Okay, so now for making it awesome. What we will do is switch around the var and non-var variables, therefore making MiniZinc solve for the original dice rolls given the total. This will require a new dice2.mzn file:

var 1..6: die1;
var 1..6: die2;
2..12: total;
constraint total = die1 + die2;

solve satisfy;
output ["\(die1) and \(die2) give \(total)\n"];

And the corresponding dice2.dzn file:

total = 10;

Running this I find that MiniZinc in no way complain about this reversal, and is happy to solve my model:

$ LD_LIBRARY_PATH=lib bin/minizinc dice2.mzn dice2.dzn
6 and 4 give 10
----------

Yep, so here we have achieved the original goal of the tutorial, we have fit two things together in such a way that they obey the rule: they must add up to 10.

Even more interestingly, we can pass in the -a (all solutions) switch:

$ LD_LIBRARY_PATH=lib bin/minizinc -a dice2.mzn dice2.dzn
6 and 4 give 10
----------
5 and 5 give 10
----------
4 and 6 give 10
----------
==========

Nice! As well as the original solution found, MiniZinc has continued on and found a total of three ways that rolling two dice can add up to 10.

We can also see some other interesting features here. Firstly, the purpose of the ---------- line, which is to separate the solutions when there are multiple solutions. Secondly, the new ========== line, which says, after I found these three solutions, I didn't just give up looking, I actually proved that no further solutions exist. This becomes rather important later when we discuss optimality, that is finding the best way the pieces can fit together by the rules.
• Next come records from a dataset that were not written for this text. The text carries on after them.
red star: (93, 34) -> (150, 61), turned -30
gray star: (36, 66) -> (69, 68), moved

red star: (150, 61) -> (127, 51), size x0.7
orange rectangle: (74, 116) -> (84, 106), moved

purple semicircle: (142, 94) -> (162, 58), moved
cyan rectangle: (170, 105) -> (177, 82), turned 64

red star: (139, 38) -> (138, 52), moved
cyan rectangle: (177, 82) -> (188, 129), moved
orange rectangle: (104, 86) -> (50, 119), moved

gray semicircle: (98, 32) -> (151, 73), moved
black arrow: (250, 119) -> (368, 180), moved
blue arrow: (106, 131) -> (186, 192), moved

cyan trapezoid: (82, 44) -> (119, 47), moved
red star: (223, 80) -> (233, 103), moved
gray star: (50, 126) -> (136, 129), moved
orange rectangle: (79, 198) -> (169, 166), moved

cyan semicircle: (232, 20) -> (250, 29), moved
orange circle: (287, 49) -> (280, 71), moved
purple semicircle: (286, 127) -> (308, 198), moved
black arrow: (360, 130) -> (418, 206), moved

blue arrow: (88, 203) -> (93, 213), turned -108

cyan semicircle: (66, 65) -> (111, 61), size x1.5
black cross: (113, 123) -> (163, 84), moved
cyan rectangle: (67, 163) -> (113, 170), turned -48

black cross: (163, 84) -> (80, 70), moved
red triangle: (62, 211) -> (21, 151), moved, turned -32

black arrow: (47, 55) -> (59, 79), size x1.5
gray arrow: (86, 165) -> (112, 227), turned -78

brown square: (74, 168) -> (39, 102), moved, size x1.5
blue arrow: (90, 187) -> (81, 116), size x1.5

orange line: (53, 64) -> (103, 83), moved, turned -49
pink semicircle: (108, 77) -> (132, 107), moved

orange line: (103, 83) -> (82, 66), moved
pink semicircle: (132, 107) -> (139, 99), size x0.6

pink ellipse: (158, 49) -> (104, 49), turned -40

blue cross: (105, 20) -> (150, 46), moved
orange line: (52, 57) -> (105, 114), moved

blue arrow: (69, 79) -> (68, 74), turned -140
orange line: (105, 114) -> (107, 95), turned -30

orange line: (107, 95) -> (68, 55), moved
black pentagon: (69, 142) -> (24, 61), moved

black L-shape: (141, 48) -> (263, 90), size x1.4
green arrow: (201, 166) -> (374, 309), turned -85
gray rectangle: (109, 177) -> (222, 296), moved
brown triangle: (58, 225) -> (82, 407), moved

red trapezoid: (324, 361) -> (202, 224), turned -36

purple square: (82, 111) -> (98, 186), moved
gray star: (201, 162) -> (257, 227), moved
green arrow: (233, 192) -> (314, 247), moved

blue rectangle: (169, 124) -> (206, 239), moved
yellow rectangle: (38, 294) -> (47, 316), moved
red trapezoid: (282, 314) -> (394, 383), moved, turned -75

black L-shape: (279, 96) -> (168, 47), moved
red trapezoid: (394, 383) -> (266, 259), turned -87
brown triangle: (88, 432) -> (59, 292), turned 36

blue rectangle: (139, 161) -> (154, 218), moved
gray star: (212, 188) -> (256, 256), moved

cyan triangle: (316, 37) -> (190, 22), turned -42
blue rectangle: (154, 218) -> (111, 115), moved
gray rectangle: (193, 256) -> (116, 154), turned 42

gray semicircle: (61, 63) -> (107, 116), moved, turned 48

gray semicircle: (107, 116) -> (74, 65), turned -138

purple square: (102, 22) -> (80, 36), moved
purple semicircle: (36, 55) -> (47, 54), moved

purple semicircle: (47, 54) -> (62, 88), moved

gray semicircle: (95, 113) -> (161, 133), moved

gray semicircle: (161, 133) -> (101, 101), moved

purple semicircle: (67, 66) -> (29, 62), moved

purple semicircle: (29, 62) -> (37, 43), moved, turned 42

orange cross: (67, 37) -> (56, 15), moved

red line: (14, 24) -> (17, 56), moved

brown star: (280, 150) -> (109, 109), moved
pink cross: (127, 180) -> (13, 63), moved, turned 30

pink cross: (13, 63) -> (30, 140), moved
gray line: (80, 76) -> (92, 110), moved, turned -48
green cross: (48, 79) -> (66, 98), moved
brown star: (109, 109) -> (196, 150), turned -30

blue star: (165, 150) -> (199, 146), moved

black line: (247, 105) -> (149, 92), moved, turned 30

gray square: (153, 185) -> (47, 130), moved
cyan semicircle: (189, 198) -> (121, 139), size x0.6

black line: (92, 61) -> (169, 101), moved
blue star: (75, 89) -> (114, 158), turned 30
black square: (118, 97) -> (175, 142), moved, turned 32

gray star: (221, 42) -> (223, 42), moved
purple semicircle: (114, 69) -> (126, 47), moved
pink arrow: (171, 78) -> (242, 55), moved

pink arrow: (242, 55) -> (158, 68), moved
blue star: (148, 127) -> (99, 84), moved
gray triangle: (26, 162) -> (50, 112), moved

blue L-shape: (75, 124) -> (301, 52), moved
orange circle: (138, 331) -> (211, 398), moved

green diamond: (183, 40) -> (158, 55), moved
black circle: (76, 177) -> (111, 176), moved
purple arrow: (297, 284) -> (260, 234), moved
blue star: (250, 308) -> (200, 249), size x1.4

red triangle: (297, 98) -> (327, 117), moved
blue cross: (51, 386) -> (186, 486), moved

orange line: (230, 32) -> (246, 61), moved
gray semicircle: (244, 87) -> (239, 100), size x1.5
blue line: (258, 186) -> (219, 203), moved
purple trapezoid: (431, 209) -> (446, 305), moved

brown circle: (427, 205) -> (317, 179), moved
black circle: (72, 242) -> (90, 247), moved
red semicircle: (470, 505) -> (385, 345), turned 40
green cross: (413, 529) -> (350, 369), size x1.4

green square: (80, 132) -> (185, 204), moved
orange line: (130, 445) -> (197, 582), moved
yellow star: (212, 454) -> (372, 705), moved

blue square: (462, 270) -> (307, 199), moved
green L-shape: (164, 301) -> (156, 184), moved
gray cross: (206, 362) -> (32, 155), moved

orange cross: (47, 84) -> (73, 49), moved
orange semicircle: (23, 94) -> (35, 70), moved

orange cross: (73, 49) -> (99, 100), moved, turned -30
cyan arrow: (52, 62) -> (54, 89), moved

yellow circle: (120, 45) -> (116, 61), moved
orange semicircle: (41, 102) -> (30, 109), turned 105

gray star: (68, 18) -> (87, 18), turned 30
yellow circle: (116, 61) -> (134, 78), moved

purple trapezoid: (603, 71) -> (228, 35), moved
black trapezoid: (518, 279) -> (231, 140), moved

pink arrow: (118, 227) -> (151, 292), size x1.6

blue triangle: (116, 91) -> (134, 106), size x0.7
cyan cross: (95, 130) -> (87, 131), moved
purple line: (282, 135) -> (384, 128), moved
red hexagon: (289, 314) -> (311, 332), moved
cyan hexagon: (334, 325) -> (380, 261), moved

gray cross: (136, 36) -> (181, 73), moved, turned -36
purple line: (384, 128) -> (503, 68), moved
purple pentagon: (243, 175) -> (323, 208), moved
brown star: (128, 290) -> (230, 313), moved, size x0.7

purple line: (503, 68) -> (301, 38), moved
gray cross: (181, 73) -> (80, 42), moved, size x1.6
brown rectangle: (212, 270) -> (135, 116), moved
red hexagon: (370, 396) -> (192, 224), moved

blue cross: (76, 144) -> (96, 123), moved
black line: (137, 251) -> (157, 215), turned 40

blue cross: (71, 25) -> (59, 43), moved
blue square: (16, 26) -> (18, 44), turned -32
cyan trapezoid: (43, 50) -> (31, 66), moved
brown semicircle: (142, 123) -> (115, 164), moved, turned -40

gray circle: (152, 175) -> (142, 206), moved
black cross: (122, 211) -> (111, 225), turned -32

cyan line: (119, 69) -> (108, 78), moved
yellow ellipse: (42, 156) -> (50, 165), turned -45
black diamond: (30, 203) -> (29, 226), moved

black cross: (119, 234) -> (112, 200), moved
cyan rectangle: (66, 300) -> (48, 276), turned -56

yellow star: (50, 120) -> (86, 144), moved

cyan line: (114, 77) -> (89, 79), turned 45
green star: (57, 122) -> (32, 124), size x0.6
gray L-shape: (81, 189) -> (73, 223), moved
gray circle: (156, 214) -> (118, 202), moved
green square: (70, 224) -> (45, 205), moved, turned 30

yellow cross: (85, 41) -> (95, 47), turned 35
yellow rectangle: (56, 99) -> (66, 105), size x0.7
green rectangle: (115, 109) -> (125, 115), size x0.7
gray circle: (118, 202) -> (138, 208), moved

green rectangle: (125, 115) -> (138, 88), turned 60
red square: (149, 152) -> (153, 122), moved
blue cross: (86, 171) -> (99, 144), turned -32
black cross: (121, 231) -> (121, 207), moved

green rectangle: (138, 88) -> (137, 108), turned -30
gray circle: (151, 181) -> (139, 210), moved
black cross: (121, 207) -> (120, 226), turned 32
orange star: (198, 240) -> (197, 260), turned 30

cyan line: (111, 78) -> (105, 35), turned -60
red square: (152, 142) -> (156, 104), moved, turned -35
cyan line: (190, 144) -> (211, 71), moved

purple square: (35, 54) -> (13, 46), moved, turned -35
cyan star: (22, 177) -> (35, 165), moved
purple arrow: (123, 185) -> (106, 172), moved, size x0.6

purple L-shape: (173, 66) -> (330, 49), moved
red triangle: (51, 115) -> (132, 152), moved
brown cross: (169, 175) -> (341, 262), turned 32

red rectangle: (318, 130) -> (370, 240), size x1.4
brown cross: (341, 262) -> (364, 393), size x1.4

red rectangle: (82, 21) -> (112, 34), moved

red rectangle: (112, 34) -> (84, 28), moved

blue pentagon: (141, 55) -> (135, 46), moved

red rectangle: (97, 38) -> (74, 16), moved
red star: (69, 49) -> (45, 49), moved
Conclusion and what we have learnt

This is the end of the tutorial today, however it is only a portent of things to come. Next time we are going to look at a rectilinear problem, that is we will discuss packing some rectangular or cuboid objects into, say, a truck...

Before we go, let us just recap the significance of this declarative model of programming. Basically, we have told MiniZinc what we want, but we have made no mention of how it is to be found, unlike the extra work we would have to do in Python of making it loop over the possible values of the dice or using some kind of formula to derive one die from the other. In fact, MiniZinc does both of these things, and in more complex cases, MiniZinc uses more complex strategies.

The declarative way means simply to state the relationships between variables and facts that we know, this is why the order they are stated does not matter. On the other hand, as we saw, the declarative way can still carry out computations and more-or-less replace Python, it's just quite a different way to approach things. I certainly believe that thinking of things in a different way, gives us lots of nice mental exercise, and gives us a new viewpoint on difficult problems.